演習用本文:

研究科長 挨拶(開所時の挨拶)

大阪大学大学院医学系研究科研究科長・医学部長(当時)
平野 俊夫

平野 俊夫

(開所時の挨拶)

PETを用いた分子イメージング技術は、生物が生きた状態のまま、体内の分子の量や働きを画像化することが出来る革新的な技術であり、世界的に注目されている分野です。大阪大学大学院医学系研究科では、文部科学省のご支援を受け平成16年から次世代画像解析装置の開発に着手いたしました。わずか25gのマウスの心筋代謝が撮像できる超高分解能半導体PET、世界初の永久磁石型PET/MRI、リアルタイムで医薬品の体内動態が観察できる超高感度ポジトロンイメージング装置を開発してまいりました。本センターに導入いたしました最新の研究用小型サイクロトロンは、陽子や重陽子を加速し放射性同位元素を生成します。また放射性薬剤合成装置は、あらゆる生体分子や医薬品を放射性同位元素で標識することができます。これらの最先端設備を駆使して、遺伝子改変動物や疾患モデル動物の分子レベルでの病態解析、医薬品の体内動態解析など、世界に先駆けた新しい研究分野が開拓されることが大いに期待出来ます。

本センターの大きな特徴は、すでに稼働している附属病院の臨床用PETと一元的に運営されることです。これによって、基礎研究の成果をいちはやく患者さんに還元することが可能になります。たとえば、動物実験をもとに多数の創薬候補化合物の中から医薬品として最適な化合物を選択し、その創薬候補化合物のヒトでの体内動態、薬効をただちに評価することも可能となります。このようなプロセスによって創薬期間の短縮、開発経費の節減、より副作用の少ない医薬品の開発が可能になります。 もうひとつの特徴は、世界最高の性能を誇る設備を学外の研究者にも利用していただけることです。PET分子イメージング研究はようやく黎明期を迎えました。一人でも多くの若い研究者に利用いただく機会になればと思います。

抜粋データ:
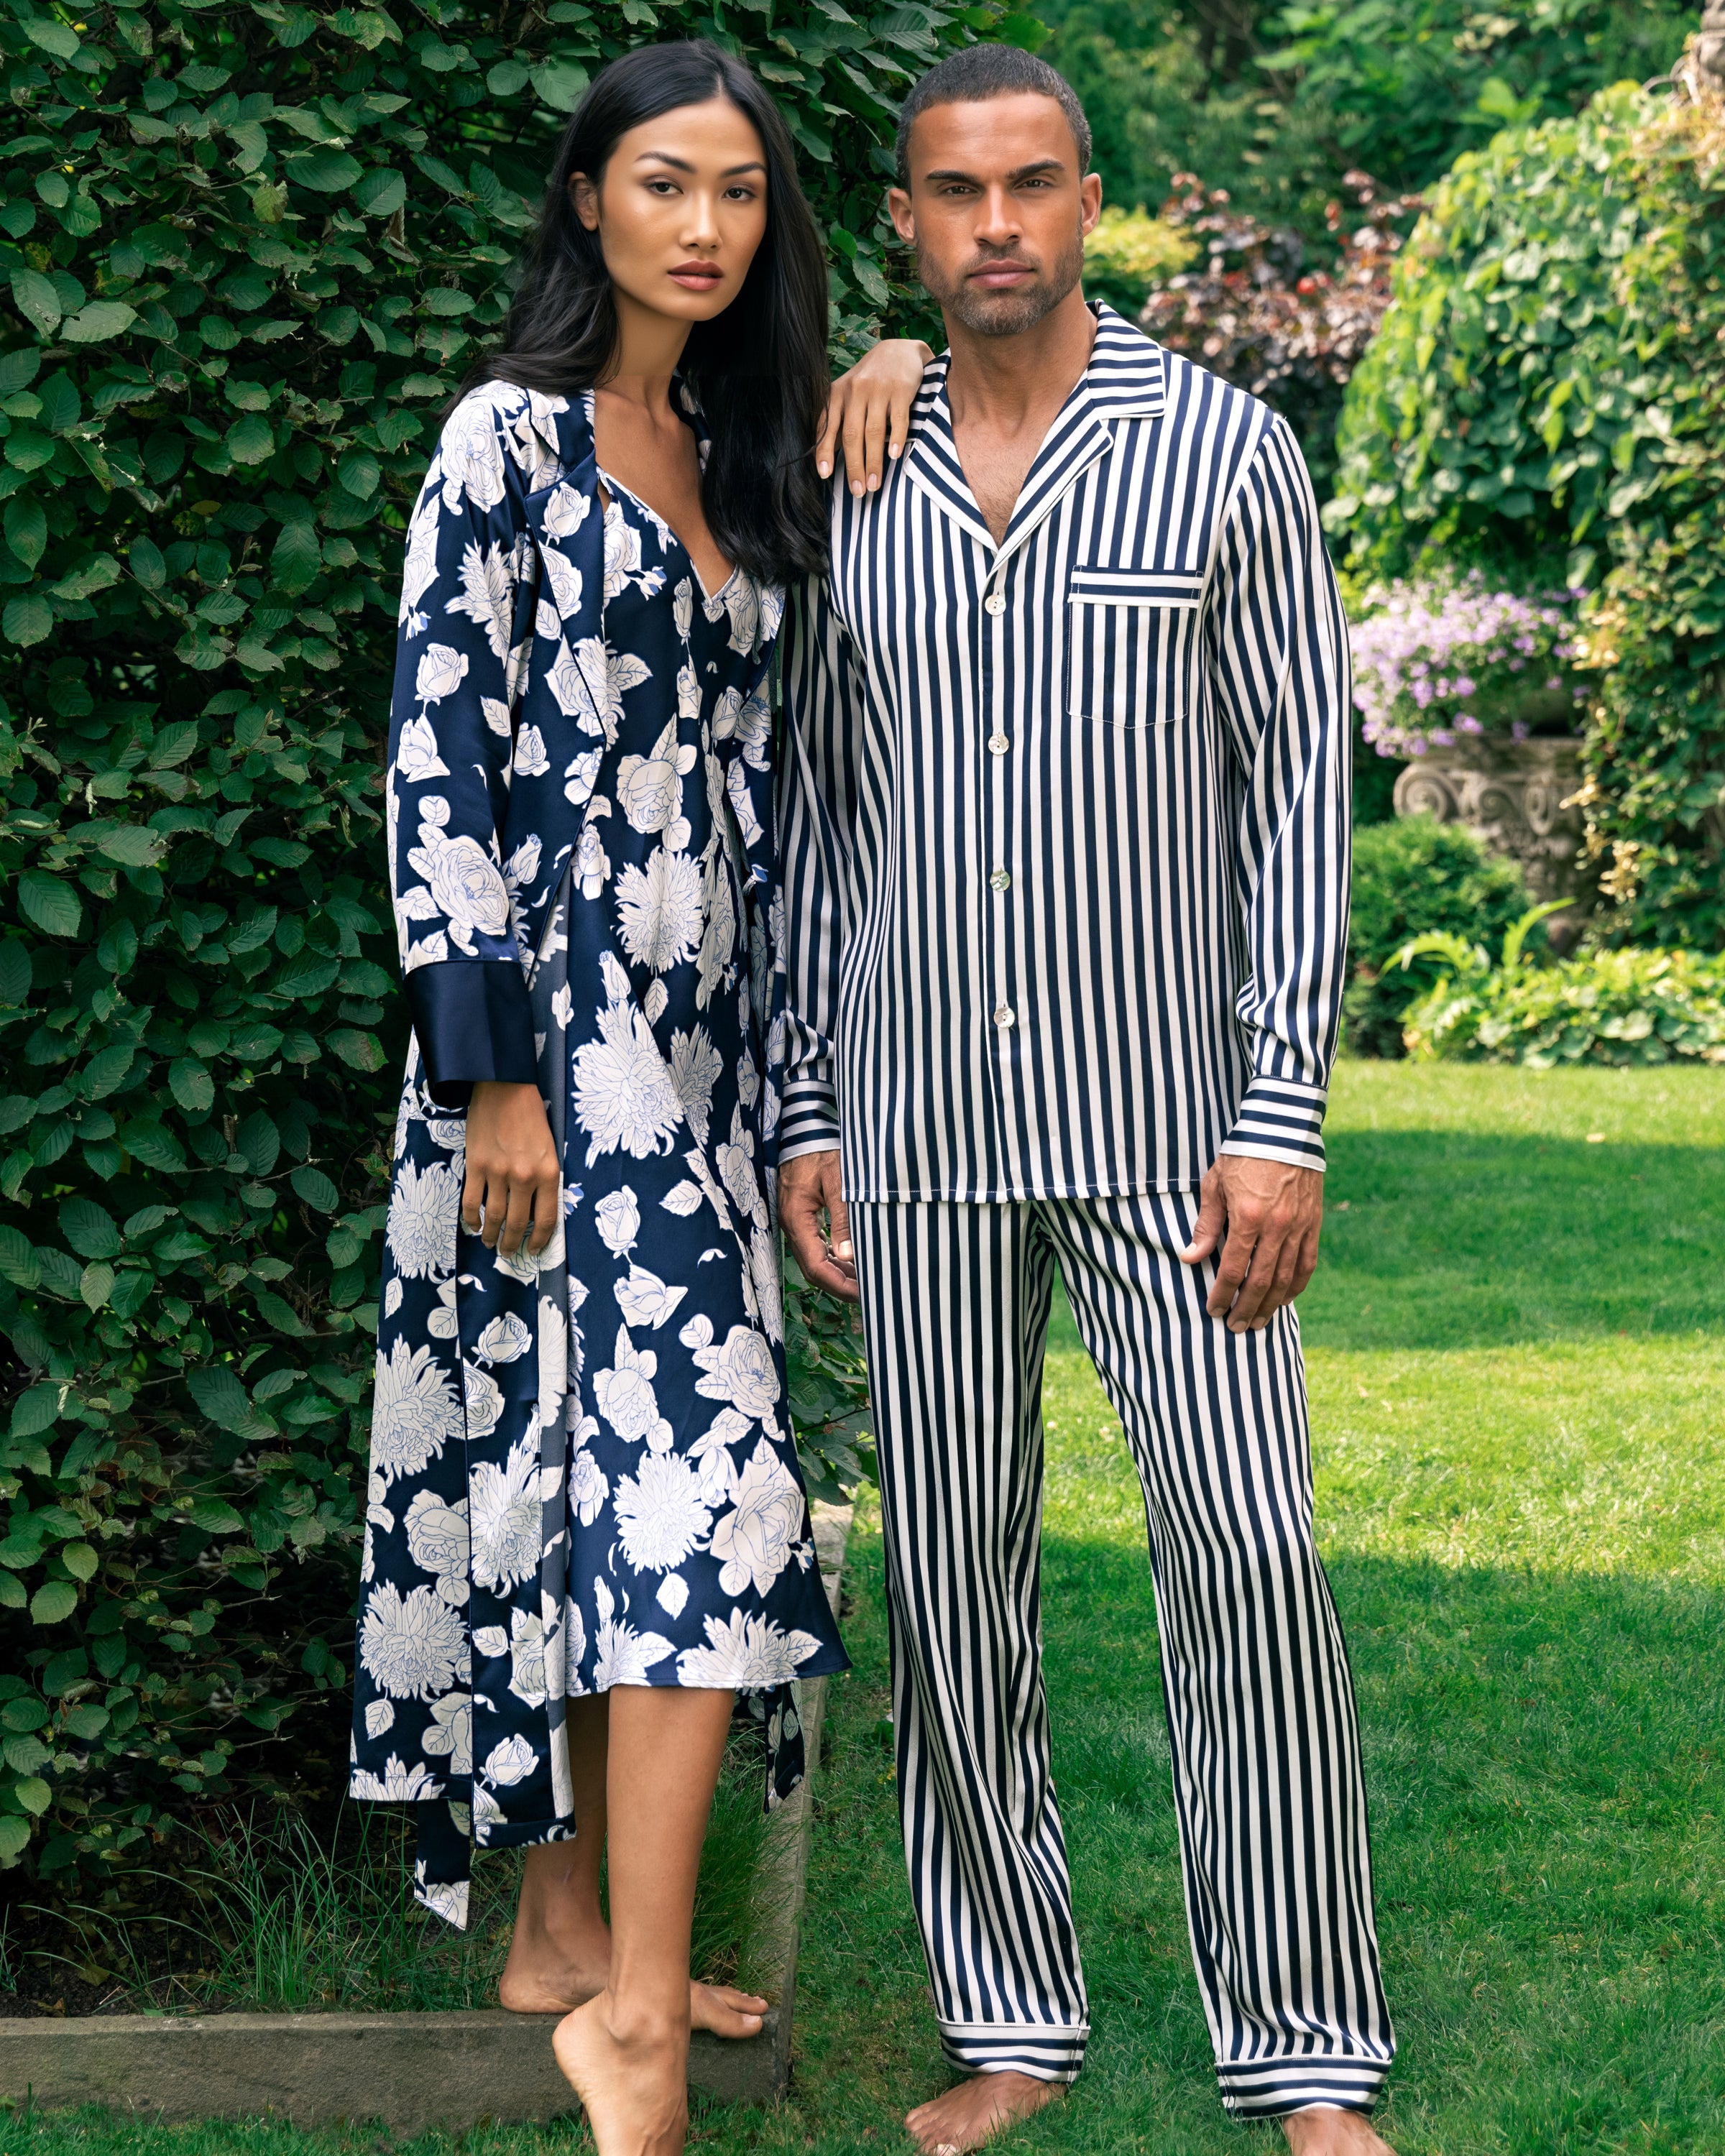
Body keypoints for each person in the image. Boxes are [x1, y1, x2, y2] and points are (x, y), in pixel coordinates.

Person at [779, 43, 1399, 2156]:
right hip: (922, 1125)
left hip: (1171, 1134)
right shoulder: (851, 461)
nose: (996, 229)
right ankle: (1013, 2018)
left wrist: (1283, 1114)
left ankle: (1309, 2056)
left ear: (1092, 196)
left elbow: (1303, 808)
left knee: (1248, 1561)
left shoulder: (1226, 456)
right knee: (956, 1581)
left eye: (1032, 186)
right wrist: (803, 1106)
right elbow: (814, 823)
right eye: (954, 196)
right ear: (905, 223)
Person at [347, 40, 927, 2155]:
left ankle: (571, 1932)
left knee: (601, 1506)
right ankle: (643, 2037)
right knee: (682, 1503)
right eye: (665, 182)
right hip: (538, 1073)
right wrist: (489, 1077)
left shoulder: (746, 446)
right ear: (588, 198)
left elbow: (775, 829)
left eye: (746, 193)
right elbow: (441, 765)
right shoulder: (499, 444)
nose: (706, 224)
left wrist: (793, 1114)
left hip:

要件: PET分子イメージングセンター開所の挨拶文を、最後の文の後から書き継ぐこと。

この問題の解答:
医学の歴史上画期的な発見の一つに19世紀末のレントゲンの発見があります。これにより初めて人体の画像化が可能となり、現在のCTを始めとする画像診断が発展しました。画像化技術は癌の早期発見等、現代医学に計り知れない恩恵をもたらしました。PET分子イメージング技術は、素粒子科学を駆使した革新的画像化技術です。日本の素粒子物理学の父、長岡半太郎博士を初代総長に戴く大阪大学は、PET分子イメージング研究拠点にふさわしい地であるといえます。今年は、大阪大学医学部の源となった適塾の緒方洪庵先生の生誕200周年にあたる年です。適塾には、日本全国から多くの若者が参集し、切磋琢磨し、医学のみではなく日本の近代化に貢献いたしました。PET分子イメージングセンターが、次世代の医学を担う研究者が日本のみならず世界中から集う21世紀の適塾になることを願っています。